►
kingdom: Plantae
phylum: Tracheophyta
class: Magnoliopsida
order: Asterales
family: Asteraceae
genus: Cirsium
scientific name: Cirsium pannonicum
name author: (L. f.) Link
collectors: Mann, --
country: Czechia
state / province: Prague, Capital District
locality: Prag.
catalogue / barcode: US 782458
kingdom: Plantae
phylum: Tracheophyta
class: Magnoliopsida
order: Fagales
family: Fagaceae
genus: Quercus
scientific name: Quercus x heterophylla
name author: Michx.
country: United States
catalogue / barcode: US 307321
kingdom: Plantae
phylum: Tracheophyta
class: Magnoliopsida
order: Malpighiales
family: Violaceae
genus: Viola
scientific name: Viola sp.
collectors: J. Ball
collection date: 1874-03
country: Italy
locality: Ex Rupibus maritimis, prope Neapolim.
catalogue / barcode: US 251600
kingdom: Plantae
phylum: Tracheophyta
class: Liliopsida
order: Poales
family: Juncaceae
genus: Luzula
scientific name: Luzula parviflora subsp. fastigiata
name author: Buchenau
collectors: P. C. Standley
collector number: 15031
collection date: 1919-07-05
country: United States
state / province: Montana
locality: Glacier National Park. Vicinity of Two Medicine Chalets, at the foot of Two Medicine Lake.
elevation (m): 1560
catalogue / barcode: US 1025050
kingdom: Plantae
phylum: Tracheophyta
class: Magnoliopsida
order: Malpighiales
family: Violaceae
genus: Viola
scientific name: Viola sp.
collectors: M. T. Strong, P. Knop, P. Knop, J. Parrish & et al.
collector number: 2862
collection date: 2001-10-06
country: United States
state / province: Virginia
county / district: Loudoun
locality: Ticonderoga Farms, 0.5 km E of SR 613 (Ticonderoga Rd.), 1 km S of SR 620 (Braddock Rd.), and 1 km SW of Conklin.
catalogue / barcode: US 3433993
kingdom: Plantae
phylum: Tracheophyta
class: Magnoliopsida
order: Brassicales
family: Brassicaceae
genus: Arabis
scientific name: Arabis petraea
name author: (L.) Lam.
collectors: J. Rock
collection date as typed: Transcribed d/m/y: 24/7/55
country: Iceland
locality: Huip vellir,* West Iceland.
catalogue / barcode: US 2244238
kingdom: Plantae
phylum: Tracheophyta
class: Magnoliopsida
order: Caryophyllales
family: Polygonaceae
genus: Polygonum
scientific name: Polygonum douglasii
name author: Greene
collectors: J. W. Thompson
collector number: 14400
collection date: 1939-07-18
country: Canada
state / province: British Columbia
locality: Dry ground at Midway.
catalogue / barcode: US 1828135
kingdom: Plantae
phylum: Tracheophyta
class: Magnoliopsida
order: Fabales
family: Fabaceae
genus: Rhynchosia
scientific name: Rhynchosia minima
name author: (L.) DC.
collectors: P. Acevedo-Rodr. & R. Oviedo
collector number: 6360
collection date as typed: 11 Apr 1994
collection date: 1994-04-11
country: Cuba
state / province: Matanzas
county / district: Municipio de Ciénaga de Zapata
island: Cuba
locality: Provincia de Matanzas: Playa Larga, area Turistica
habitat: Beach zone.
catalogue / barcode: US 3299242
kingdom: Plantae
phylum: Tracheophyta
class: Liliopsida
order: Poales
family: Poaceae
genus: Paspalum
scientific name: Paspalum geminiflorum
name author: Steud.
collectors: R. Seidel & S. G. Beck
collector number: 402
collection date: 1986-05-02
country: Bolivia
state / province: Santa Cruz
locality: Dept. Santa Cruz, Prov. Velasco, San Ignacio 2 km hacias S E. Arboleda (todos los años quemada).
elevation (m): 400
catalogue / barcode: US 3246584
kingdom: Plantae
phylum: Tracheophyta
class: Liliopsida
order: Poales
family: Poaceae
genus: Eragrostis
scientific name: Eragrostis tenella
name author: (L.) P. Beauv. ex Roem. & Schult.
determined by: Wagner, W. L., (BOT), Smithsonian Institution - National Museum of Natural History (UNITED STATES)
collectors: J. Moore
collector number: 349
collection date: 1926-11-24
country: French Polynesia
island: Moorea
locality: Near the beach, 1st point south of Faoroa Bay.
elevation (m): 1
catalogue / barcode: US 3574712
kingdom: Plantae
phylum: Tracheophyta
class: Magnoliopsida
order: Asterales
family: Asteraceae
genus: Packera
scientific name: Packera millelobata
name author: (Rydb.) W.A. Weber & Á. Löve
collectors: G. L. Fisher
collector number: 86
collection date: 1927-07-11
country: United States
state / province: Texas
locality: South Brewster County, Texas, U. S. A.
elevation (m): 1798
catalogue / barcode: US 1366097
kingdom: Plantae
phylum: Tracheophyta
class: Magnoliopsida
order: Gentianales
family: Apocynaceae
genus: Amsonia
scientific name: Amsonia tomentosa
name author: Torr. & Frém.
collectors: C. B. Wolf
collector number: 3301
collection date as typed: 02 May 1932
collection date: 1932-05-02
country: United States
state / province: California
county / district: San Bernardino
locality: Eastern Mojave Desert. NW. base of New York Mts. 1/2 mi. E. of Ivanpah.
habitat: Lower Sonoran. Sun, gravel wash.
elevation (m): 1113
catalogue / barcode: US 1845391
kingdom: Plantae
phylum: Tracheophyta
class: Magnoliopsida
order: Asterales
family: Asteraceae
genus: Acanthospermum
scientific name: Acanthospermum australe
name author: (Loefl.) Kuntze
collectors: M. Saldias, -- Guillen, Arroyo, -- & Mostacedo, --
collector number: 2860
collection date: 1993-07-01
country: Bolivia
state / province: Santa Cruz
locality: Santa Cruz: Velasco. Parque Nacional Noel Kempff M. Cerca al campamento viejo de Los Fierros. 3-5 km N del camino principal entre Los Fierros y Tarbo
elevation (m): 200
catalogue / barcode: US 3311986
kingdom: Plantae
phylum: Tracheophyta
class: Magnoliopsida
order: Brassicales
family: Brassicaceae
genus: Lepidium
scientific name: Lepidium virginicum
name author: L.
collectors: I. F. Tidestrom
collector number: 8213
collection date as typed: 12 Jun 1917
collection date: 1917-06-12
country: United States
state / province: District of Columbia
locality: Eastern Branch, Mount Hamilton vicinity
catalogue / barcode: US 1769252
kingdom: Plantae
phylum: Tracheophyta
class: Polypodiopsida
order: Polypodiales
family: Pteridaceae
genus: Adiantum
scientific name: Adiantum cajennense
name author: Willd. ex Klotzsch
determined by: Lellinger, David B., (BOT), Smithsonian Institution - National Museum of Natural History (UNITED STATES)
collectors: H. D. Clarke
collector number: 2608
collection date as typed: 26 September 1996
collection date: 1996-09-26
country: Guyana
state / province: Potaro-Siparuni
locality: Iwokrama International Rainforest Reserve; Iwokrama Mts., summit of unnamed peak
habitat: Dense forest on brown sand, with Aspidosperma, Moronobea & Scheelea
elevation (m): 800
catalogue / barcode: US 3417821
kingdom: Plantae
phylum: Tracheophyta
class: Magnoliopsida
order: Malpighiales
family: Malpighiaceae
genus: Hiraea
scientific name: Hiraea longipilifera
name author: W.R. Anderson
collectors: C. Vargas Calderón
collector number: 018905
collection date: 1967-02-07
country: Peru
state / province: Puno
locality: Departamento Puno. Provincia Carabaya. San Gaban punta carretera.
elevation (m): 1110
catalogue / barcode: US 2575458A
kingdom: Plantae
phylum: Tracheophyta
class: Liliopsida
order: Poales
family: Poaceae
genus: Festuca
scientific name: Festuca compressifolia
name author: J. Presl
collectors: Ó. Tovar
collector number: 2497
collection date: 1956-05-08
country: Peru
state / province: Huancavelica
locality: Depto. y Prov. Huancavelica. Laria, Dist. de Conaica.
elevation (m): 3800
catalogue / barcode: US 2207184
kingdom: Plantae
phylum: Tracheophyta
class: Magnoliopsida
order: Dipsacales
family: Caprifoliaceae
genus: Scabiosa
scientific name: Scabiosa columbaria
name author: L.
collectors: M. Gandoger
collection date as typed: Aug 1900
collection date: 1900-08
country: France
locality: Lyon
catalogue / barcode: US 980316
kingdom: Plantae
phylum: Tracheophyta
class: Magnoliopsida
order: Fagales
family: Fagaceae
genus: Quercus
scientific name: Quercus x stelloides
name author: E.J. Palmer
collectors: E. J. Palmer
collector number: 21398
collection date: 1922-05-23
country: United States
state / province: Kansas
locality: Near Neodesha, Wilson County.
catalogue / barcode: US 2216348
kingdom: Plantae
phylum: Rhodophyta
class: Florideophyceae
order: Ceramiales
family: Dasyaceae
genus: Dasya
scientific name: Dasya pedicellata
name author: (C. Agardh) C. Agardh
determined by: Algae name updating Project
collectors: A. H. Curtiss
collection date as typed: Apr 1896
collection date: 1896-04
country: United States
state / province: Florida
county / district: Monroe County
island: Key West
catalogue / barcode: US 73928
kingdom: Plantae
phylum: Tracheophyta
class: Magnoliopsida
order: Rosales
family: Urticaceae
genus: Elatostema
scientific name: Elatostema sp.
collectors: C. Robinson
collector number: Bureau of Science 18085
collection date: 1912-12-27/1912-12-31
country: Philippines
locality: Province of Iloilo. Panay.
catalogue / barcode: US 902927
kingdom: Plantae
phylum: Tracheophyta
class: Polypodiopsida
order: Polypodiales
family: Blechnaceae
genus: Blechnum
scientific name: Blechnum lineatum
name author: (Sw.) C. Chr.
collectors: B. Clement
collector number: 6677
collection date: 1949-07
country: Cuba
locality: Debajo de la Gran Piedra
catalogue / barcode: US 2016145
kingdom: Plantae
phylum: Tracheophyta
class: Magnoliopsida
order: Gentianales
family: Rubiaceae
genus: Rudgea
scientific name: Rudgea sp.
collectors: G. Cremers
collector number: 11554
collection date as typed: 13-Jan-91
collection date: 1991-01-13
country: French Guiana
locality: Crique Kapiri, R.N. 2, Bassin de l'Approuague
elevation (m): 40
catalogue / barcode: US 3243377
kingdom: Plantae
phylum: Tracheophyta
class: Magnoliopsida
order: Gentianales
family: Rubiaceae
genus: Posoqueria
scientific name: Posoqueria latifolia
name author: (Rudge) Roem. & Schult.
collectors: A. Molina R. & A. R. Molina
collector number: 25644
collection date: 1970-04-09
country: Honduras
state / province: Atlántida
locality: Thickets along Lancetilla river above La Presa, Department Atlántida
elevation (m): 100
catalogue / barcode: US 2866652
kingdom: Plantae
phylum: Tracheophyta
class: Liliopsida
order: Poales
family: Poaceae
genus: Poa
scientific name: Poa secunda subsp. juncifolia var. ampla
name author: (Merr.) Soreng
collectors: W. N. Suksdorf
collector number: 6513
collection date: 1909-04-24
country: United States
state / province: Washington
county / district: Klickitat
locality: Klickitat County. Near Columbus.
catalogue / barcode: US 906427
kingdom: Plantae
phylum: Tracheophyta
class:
◄
WHAT THE TASK ASKS: Count the lines in the material that contain the string "typed". Reply with only the number.

TASK RESPONSE: 8